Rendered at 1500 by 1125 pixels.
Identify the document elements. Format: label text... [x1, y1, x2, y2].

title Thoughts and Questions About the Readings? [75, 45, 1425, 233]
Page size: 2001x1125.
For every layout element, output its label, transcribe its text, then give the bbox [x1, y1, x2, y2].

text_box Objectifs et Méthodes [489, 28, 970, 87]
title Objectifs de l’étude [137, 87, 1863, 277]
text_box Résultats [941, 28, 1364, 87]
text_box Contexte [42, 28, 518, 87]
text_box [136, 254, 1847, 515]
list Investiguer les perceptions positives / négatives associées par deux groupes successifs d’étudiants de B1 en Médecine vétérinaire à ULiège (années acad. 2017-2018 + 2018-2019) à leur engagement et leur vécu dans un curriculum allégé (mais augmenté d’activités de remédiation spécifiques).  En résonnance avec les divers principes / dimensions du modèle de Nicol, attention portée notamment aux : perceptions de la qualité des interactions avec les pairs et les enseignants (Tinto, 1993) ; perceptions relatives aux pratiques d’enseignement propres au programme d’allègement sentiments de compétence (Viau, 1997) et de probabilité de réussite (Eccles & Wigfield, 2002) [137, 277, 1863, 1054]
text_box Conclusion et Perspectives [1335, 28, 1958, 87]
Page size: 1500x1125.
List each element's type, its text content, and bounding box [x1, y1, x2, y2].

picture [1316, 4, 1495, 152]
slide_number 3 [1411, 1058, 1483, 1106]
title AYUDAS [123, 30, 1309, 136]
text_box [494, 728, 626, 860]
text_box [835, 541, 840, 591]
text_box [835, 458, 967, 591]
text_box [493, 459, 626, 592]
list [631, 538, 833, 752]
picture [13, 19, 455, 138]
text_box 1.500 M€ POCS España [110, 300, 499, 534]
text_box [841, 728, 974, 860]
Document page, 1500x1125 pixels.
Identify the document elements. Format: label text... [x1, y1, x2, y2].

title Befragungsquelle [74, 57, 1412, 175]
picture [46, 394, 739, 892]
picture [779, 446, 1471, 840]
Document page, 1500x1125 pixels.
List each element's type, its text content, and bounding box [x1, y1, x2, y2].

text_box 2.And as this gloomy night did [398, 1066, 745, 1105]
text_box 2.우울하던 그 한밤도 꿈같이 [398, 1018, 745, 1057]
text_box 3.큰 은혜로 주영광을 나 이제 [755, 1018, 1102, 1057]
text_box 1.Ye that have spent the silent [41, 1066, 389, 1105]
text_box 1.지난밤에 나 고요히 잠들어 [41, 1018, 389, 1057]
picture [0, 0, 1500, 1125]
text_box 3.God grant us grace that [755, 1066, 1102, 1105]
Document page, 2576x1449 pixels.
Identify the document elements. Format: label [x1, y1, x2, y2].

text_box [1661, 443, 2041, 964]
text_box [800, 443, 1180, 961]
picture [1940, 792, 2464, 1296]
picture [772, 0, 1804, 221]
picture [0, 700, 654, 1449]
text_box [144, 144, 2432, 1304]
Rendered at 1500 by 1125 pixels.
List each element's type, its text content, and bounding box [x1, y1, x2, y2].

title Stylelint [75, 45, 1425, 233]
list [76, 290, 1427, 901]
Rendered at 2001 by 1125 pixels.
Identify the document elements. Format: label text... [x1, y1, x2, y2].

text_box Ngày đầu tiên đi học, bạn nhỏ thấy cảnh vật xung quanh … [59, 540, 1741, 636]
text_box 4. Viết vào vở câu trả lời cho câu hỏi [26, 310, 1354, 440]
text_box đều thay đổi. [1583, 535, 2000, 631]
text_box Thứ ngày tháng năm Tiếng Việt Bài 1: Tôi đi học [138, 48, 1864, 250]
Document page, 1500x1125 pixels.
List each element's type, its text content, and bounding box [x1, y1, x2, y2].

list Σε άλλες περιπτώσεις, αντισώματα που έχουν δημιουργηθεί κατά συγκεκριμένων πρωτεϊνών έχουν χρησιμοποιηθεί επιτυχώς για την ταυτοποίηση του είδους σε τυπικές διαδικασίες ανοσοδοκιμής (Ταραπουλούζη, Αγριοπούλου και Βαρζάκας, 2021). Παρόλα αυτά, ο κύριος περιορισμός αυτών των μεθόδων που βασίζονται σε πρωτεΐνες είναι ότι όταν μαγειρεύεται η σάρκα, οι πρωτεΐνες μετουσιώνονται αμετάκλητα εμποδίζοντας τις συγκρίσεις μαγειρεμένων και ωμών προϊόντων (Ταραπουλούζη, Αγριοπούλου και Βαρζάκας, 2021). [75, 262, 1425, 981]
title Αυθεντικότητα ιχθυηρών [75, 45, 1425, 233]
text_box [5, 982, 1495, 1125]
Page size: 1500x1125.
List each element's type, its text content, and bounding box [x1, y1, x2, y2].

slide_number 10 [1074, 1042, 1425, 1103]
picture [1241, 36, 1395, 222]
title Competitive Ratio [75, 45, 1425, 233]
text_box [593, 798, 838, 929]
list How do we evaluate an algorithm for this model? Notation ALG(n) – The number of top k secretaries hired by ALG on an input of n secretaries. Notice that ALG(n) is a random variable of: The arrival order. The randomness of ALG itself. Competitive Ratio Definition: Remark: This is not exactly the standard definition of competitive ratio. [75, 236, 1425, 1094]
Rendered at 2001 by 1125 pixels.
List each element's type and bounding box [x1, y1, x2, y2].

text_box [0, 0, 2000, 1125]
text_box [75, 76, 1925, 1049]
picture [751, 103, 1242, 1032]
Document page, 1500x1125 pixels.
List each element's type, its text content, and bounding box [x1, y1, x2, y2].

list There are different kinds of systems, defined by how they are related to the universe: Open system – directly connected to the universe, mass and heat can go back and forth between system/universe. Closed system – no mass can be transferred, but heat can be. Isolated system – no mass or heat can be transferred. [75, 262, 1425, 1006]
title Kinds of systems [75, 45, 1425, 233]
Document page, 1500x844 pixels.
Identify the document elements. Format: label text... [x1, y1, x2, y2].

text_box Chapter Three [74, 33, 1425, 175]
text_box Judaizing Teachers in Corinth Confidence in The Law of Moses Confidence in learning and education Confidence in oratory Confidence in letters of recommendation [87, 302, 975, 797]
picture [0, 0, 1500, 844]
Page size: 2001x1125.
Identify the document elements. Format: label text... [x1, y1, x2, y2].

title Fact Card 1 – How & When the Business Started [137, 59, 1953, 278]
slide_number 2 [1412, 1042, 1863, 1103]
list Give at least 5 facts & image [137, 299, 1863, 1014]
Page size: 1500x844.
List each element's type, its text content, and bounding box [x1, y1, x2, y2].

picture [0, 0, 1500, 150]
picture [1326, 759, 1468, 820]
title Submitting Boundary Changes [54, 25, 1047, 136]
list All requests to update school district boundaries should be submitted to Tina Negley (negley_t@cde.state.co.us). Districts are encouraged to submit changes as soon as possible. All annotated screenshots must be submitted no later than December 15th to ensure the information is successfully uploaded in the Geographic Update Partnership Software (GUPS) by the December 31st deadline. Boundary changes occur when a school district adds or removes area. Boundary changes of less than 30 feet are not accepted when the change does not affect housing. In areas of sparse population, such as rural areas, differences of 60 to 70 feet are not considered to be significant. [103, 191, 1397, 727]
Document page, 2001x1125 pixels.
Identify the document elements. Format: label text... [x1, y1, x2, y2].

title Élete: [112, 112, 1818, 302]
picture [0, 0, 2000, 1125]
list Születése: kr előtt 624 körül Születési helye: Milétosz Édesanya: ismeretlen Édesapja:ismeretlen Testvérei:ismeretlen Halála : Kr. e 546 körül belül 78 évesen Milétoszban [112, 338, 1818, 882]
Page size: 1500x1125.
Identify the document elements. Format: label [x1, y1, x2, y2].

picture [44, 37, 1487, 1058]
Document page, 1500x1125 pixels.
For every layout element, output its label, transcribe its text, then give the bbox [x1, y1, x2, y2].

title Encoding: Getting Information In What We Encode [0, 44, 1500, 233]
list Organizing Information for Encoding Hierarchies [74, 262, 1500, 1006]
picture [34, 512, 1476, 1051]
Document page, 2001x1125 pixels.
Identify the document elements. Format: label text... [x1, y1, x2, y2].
--------
What is required:
What is needed is an exact copy of the lines above, from the one containing "List each element's type and" through the one containing "Page size: 1500x844.", with nothing added.

Result of the task:
List each element's type and bounding box [x1, y1, x2, y2].

text_box [0, 0, 2000, 1125]
text_box [75, 76, 1925, 1049]
picture [751, 103, 1242, 1032]
Document page, 1500x1125 pixels.
List each element's type, its text content, and bounding box [x1, y1, x2, y2].

list There are different kinds of systems, defined by how they are related to the universe: Open system – directly connected to the universe, mass and heat can go back and forth between system/universe. Closed system – no mass can be transferred, but heat can be. Isolated system – no mass or heat can be transferred. [75, 262, 1425, 1006]
title Kinds of systems [75, 45, 1425, 233]
Document page, 1500x844 pixels.
Identify the document elements. Format: label text... [x1, y1, x2, y2].

text_box Chapter Three [74, 33, 1425, 175]
text_box Judaizing Teachers in Corinth Confidence in The Law of Moses Confidence in learning and education Confidence in oratory Confidence in letters of recommendation [87, 302, 975, 797]
picture [0, 0, 1500, 844]
Page size: 2001x1125.
Identify the document elements. Format: label text... [x1, y1, x2, y2].

title Fact Card 1 – How & When the Business Started [137, 59, 1953, 278]
slide_number 2 [1412, 1042, 1863, 1103]
list Give at least 5 facts & image [137, 299, 1863, 1014]
Page size: 1500x844.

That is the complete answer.